== QUOTED TEXT
Jeff Goodell is an American journalist and author who has spent much of his career investigating the intersections of climate change, energy, and the environment. He is known for his work at Rolling Stone magazine, where he has been a contributing writer since the 1990s.

Growing up in Silicon Valley, California, Goodell was exposed to both the technological optimism of the region and the environmental transformations occurring around him, from droughts to wildfires. He attended the University of California, Berkeley, where he studied English, and he later earned a master of fine arts in fiction writing at Columbia University. Goodell’s professional journey as a journalist began with covering a wide range of topics, but he became increasingly drawn to energy issues in the 1990s. His early books reflected his fascination with both technology and environmental consequences. One of his most notable works from this period is Sunnyvale: The Rise and Fall of a Silicon Valley Family (2000), in which he explores the history of his hometown and critiques the American dream as embodied by the rise of Silicon Valley. This early book reveals Goodell’s interest in the social and environmental impacts of technological advancement.
====
== MATERIAL
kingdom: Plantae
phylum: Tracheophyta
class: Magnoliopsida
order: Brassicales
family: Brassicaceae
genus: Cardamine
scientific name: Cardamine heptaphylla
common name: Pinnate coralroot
====
== MATERIAL
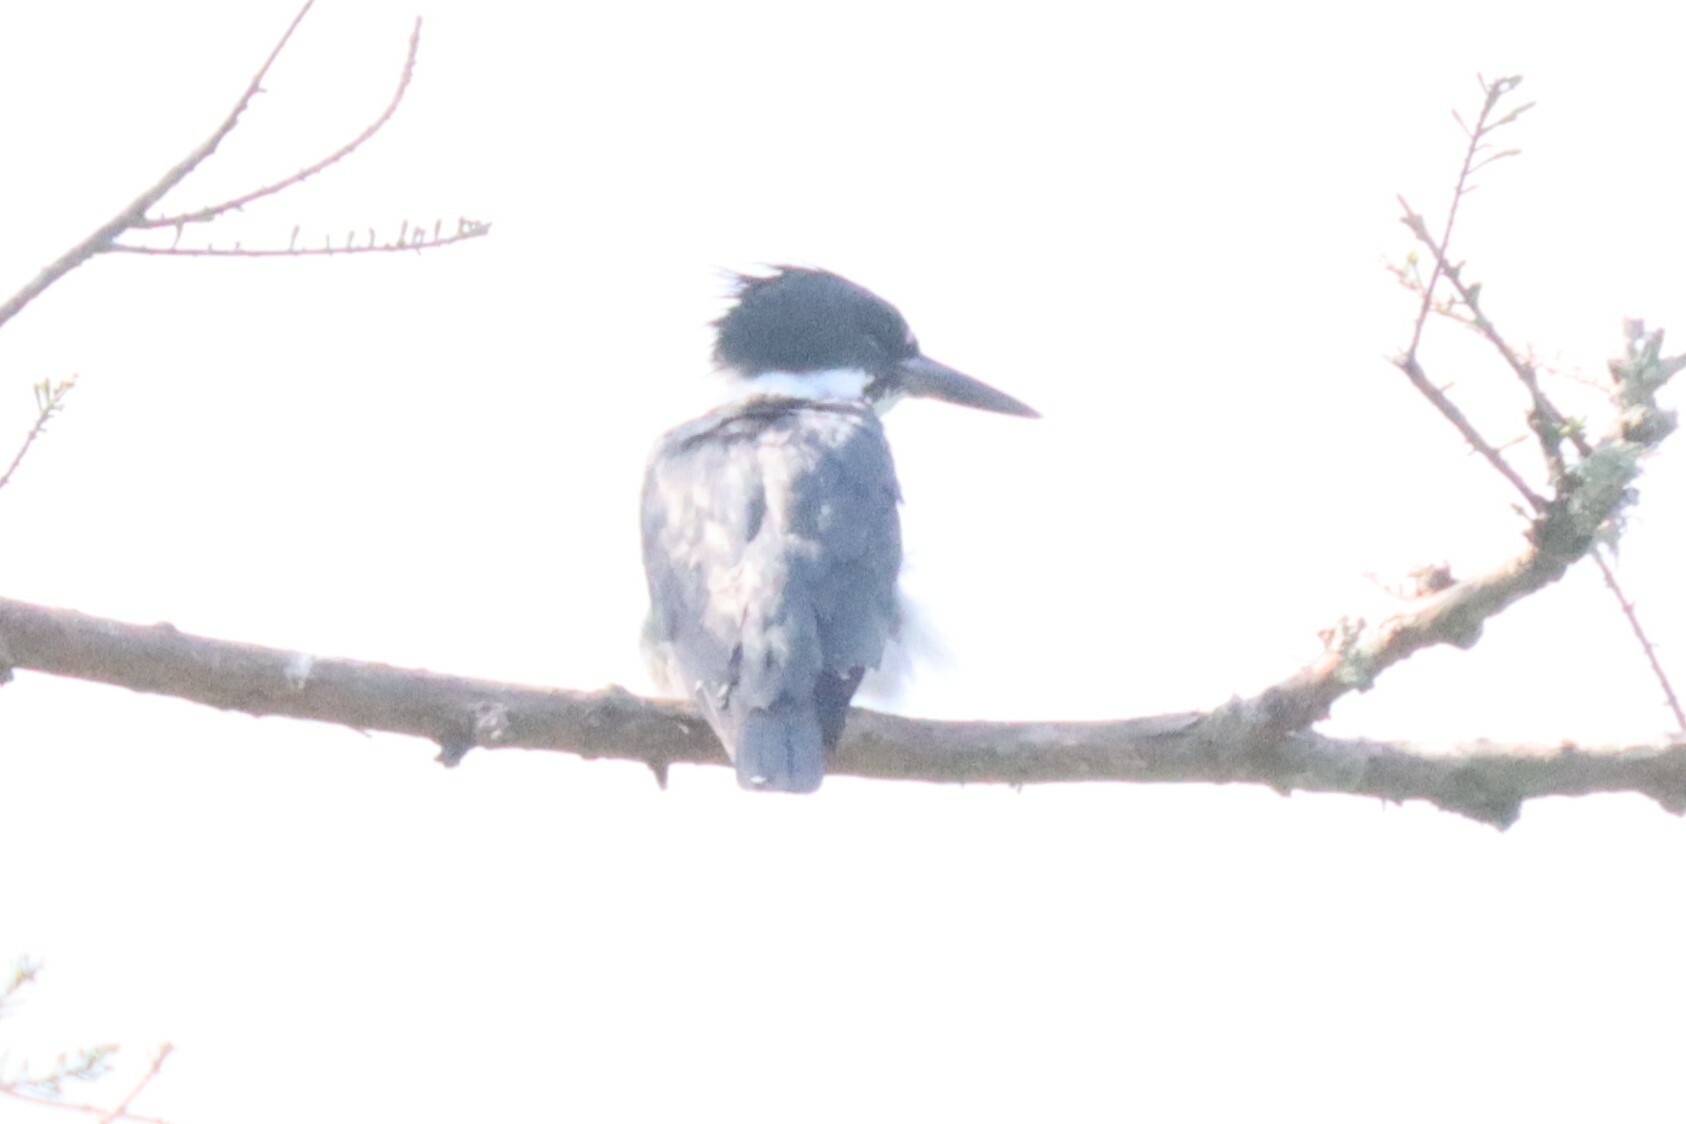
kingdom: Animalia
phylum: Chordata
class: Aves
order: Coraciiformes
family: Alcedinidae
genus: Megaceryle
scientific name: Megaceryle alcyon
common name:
====
▶ [WRITTEN PROBLEM A]:
Translate this sentence from the Jeff Goodell profile into Spanish: "He is known for his work at Rolling Stone magazine, where he has been a contributing writer since the 1990s."
▶ [WRITTEN PROBLEM B]:
According to the Jeff Goodell profile, at which university did Goodell earn his master of fine arts?

▶ [EXERCISE ANSWER A]:
Es conocido por su trabajo en la revista Rolling Stone, donde es escritor colaborador desde la década de 1990.

▶ [EXERCISE ANSWER B]:
Columbia University